Une thérapie efficace pour diminuer la charge émotionnelle et réorganiser la mémoire

« Grâce à l’EMDR (désensibilisation et retraitement par les mouvements oculaires, ndlr), qui a des points communs avec l’hypnose, mes cauchemars ont quasiment disparu », témoigne Éloïse. Cette psychothérapie repose sur des mouvements oculaires alternés, les yeux suivant par exemple une baguette. Elle permet de réorganiser la mémoire traumatique et la façon dont elle est stockée afin de diminuer la charge émotionnelle qui lui est associée.

Des chercheurs néerlandais ont même réussi à renforcer l’effet bénéfique de cette thérapie en stimulant sa consolidation pendant la nuit à l’aide d’un stimulus sonore. « Cette idée est d’autant plus pertinente qu’il existe une parenté, non encore parfaitement élucidée, entre les mécanismes en jeu dans l’EMDR et dans certaines phases du sommeil où sont observés des mouvements rapides des yeux », réagit Francis Eustache, enthousiaste.

D’ici deux ans, le programme de recherche transdisciplinaire 13-Novembre devrait livrer ses derniers résultats. Ces travaux, qui ont pu voir le jour grâce à la détermination dont ont fait preuve les victimes, constituent à la fois un corpus historique de témoignages et un nouveau faisceau d’indices afin d’améliorer la prise en charge des victimes de traumatisme.

« La cicatrice restera, même si je vis sans sa douleur »

David Querolle est un journaliste qui était présent au Bataclan le 13 novembre 2015.

Les Dossiers de Sciences et Avenir: Quels sont vos souvenirs de cet instant?

David Querolle: Des cris superposés au bruit des tirs, l’odeur âcre qui a envahi la salle. Des personnes sont tombées sur moi et j’ai pensé que je vivais ma dernière heure. Une poussée d’adrénaline m’a permis de m’extirper de la foule et j’ai réussi à rejoindre la sortie de secours qui était ouverte. J’ai couru longtemps pour m’éloigner de là. Je comprenais ce qui se passait, mais j’étais dans un état de sidération. Quand j’ai réussi à retrouver l’ami avec lequel j’étais au concert, et que j’avais perdu, on s’est étreints longuement, et on a cherché à se mettre en sécurité dans un hôpital. Mais tout me paraissait suspect, et je n’arrêtais pas de penser aux personnes qui étaient encore à l’intérieur. J’étais terrorisé, je savais que ce serait un massacre. Ce n’est qu’une fois dans le taxi que je me suis senti en sécurité.

Les Dossiers de Sciences et Avenir: Comment s’est manifesté votre stress post-traumatique?

C’est devenu une obsession. Pendant plus d’un an, j’ai été incapable de fréquenter un lieu public. Et quand j’ai réussi à retourner au restaurant, je m’asseyais systématiquement face à la porte d’entrée. J’avais besoin d’un certain contrôle. J’avais une peur irrationnelle que cela se produise à nouveau, et je m’y préparais. J’étais dans un état d’hypervigilance.

Les Dossiers de Sciences et Avenir: Aujourd’hui, vous dites que votre « convalescence » est terminée. Qu’est-ce qui vous a permis d’avancer?

◆ **Données fournies**
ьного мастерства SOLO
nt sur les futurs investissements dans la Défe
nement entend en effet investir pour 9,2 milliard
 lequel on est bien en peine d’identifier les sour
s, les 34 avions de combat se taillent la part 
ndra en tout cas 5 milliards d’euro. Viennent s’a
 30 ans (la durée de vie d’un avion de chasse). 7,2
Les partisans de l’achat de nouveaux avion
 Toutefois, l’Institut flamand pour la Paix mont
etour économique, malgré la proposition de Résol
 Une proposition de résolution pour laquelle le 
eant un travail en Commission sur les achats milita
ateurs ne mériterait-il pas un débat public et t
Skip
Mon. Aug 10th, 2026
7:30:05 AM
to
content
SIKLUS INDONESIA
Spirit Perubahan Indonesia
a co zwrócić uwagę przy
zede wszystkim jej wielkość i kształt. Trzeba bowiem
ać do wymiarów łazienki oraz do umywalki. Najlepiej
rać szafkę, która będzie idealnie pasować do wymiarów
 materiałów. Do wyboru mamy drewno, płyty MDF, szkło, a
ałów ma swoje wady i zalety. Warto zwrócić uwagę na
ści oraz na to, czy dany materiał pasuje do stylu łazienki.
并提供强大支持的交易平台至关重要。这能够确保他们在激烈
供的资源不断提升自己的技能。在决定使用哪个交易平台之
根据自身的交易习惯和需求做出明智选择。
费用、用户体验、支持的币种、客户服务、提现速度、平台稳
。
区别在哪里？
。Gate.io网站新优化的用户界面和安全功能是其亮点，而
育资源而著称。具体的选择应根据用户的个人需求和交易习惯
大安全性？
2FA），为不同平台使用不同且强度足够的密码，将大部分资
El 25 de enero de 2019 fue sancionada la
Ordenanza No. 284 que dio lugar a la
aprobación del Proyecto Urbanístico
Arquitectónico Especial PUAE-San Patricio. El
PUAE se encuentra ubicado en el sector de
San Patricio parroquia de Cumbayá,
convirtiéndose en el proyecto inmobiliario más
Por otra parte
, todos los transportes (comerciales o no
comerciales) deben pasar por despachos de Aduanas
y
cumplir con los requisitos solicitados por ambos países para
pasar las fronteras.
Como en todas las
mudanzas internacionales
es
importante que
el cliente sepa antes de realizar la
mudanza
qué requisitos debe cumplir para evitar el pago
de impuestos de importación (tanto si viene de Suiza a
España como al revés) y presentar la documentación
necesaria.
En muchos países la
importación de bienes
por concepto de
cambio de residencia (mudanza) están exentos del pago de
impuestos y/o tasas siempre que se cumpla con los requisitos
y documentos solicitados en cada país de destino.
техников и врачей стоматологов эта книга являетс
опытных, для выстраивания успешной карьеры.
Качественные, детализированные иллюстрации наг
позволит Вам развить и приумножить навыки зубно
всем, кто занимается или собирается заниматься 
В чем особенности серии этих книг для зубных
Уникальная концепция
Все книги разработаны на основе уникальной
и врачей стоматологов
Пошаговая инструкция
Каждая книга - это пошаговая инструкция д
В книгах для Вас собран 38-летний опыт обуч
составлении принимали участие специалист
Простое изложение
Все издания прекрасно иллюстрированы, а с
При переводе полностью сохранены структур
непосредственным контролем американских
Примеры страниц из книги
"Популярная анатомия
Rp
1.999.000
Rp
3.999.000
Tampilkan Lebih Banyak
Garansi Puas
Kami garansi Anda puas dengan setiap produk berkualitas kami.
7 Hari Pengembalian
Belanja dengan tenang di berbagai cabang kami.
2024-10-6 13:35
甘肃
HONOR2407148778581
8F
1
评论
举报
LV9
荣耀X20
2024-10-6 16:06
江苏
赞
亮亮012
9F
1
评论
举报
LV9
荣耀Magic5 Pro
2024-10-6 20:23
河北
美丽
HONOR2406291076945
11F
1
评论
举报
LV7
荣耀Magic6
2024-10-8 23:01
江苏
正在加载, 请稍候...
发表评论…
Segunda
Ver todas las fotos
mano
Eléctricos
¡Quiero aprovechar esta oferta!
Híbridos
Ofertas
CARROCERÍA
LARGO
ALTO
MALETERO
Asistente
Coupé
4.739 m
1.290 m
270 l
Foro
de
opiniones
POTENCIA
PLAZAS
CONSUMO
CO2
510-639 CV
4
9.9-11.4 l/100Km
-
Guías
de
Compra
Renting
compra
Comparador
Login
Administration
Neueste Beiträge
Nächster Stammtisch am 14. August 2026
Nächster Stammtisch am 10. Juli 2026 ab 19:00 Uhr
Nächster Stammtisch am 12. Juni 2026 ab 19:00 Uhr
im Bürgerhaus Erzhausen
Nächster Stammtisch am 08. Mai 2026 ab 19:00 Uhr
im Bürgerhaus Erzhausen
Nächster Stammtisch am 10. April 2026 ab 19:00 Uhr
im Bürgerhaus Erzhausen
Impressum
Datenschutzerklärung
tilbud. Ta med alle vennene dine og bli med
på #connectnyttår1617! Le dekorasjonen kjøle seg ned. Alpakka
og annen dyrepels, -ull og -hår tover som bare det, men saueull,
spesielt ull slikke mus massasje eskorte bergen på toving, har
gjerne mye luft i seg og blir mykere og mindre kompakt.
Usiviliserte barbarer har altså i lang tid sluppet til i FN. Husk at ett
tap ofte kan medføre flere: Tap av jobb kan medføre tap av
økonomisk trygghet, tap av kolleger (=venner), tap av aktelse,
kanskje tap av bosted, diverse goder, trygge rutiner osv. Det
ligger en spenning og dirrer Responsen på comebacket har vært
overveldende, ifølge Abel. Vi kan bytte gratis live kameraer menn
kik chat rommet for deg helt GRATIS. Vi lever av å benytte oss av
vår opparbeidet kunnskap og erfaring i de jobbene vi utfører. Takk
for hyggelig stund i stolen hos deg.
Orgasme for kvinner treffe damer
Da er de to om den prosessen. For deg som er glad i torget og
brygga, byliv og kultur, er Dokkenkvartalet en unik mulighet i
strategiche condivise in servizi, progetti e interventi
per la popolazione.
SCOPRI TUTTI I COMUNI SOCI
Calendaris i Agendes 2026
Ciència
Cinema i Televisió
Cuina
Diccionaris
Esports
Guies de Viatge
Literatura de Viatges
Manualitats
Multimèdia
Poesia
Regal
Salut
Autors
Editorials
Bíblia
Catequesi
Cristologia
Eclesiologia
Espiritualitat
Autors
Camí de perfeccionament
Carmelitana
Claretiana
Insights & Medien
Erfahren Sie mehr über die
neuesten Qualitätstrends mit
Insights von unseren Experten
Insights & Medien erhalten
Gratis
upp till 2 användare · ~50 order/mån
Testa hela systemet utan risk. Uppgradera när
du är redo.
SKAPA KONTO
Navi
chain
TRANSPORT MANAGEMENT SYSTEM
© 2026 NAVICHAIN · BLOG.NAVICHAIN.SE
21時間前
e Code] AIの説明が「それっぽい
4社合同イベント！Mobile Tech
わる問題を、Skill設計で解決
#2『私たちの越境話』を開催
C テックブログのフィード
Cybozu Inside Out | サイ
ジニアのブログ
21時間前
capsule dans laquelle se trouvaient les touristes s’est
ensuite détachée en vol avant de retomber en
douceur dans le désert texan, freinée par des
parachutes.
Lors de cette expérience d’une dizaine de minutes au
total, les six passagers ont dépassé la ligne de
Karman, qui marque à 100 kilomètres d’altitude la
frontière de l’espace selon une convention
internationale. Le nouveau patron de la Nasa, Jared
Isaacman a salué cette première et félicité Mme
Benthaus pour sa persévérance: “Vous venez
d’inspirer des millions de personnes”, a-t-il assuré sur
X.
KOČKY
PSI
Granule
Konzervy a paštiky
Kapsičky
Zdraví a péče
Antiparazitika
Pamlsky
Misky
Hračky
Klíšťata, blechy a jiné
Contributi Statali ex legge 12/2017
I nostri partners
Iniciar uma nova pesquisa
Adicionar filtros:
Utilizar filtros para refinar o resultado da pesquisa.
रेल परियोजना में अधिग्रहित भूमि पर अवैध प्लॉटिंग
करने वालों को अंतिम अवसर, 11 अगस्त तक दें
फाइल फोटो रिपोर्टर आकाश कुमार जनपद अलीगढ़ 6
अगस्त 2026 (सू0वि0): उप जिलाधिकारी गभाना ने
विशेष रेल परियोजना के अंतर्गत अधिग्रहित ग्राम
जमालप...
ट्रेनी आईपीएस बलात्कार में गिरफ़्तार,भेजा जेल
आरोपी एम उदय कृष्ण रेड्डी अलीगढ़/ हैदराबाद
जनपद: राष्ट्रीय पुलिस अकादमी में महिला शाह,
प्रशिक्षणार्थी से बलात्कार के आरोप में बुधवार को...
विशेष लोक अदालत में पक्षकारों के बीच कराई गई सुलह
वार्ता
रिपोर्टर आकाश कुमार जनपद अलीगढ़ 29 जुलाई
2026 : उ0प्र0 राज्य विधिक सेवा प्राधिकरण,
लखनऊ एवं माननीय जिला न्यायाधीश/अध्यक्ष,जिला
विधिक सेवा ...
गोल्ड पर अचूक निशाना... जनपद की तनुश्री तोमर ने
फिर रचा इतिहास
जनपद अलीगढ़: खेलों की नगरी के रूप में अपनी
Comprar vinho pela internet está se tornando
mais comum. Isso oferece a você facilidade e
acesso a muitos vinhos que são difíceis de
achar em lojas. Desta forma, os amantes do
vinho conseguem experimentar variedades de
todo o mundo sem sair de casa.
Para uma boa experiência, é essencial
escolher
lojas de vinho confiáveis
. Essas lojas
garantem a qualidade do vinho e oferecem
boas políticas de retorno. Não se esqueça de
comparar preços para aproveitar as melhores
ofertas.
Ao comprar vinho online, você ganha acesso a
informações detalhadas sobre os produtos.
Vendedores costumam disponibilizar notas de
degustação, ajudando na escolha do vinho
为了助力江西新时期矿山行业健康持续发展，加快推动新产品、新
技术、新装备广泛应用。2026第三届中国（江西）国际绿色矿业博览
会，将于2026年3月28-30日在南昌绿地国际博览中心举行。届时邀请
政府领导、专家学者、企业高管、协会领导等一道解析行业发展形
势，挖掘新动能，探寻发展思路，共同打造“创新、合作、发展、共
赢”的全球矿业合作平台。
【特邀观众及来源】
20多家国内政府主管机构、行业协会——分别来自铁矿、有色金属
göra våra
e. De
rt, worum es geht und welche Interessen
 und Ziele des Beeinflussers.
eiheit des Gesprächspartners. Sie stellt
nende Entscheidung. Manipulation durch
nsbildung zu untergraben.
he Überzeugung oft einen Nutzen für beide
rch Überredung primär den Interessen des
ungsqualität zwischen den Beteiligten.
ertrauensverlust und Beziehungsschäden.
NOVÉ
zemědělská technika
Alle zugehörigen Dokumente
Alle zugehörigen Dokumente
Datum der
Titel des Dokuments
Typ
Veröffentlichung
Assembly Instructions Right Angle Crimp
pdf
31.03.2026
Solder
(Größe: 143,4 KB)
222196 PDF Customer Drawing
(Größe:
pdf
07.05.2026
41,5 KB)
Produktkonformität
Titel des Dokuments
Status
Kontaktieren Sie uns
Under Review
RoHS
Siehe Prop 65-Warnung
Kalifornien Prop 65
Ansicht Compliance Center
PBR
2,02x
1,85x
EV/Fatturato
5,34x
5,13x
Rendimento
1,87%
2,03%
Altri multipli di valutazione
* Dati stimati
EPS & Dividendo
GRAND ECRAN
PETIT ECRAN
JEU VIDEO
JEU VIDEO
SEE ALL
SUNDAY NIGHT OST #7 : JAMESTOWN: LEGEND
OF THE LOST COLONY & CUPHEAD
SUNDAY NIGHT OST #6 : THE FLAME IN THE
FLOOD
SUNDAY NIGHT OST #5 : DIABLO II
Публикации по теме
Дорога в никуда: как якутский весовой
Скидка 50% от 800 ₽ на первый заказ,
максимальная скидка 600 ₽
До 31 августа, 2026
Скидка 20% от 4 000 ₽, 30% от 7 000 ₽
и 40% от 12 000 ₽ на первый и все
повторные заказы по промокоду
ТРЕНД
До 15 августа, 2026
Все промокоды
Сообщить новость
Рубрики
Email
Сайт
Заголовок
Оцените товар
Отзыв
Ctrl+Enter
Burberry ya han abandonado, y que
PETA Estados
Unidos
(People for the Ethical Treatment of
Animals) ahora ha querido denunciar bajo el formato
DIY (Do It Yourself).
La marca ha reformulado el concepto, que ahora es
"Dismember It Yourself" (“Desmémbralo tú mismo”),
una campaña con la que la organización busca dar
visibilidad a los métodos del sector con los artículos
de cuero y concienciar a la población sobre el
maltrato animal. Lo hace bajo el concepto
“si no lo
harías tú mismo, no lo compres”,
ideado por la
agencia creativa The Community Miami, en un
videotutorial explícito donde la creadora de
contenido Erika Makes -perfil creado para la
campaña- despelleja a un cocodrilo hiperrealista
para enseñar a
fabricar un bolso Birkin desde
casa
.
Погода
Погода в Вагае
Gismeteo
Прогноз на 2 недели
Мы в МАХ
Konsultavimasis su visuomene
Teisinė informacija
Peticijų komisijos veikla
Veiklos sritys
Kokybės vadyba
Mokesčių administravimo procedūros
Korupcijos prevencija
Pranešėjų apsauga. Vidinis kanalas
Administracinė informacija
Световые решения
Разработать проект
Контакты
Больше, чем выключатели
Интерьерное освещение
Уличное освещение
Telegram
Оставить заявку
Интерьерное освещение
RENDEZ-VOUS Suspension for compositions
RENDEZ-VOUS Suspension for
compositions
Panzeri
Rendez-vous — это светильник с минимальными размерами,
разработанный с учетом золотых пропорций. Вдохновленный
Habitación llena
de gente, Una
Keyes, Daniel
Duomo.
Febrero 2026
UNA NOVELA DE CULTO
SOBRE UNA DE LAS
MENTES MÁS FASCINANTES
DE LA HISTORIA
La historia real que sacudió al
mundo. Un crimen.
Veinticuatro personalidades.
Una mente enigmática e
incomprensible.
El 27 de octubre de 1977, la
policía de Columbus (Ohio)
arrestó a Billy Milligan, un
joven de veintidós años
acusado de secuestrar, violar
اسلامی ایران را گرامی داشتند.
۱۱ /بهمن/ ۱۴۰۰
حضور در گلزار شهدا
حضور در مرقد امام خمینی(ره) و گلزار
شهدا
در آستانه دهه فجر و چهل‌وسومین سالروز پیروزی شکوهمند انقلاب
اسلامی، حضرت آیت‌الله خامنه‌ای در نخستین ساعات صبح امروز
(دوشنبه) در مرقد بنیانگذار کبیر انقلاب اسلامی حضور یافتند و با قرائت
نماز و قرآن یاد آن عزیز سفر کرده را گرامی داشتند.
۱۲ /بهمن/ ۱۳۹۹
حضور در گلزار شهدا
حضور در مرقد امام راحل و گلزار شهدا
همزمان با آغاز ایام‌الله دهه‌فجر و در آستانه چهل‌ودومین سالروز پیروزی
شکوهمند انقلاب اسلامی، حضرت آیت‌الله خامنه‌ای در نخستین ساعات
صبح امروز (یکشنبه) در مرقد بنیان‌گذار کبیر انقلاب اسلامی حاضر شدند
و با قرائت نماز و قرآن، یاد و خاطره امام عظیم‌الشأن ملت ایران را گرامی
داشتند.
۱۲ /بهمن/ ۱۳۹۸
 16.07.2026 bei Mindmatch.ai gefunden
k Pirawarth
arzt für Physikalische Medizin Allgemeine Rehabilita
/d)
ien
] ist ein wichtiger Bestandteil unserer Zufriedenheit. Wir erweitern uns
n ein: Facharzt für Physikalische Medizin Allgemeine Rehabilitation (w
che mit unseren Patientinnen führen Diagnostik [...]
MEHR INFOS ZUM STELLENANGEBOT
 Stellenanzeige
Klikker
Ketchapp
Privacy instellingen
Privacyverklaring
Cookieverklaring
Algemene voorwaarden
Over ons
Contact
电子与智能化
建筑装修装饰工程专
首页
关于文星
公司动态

◆ **Liste des tâches**
1. Recopiez mot pour mot le passage de l'extrait compris entre « Des chercheurs néerlandais » et « victimes de traumatisme. », bornes incluses.
2. Répondez brièvement aux questions suivantes en vous appuyant sur l'extrait.
(a) À l'aide de quel type de stimulus des chercheurs néerlandais ont-ils renforcé l'effet de la thérapie pendant la nuit ?
(b) Dans quelle salle David Querolle était-il présent le 13 novembre 2015 ?
(c) Pendant combien de temps a-t-il été incapable de fréquenter un lieu public ?

◆ **Réponses par tâche**
1.
Des chercheurs néerlandais ont même réussi à renforcer l’effet bénéfique de cette thérapie en stimulant sa consolidation pendant la nuit à l’aide d’un stimulus sonore. « Cette idée est d’autant plus pertinente qu’il existe une parenté, non encore parfaitement élucidée, entre les mécanismes en jeu dans l’EMDR et dans certaines phases du sommeil où sont observés des mouvements rapides des yeux », réagit Francis Eustache, enthousiaste.

D’ici deux ans, le programme de recherche transdisciplinaire 13-Novembre devrait livrer ses derniers résultats. Ces travaux, qui ont pu voir le jour grâce à la détermination dont ont fait preuve les victimes, constituent à la fois un corpus historique de témoignages et un nouveau faisceau d’indices afin d’améliorer la prise en charge des victimes de traumatisme.

2.
(a) Un stimulus sonore.
(b) Au Bataclan.
(c) Pendant plus d'un an.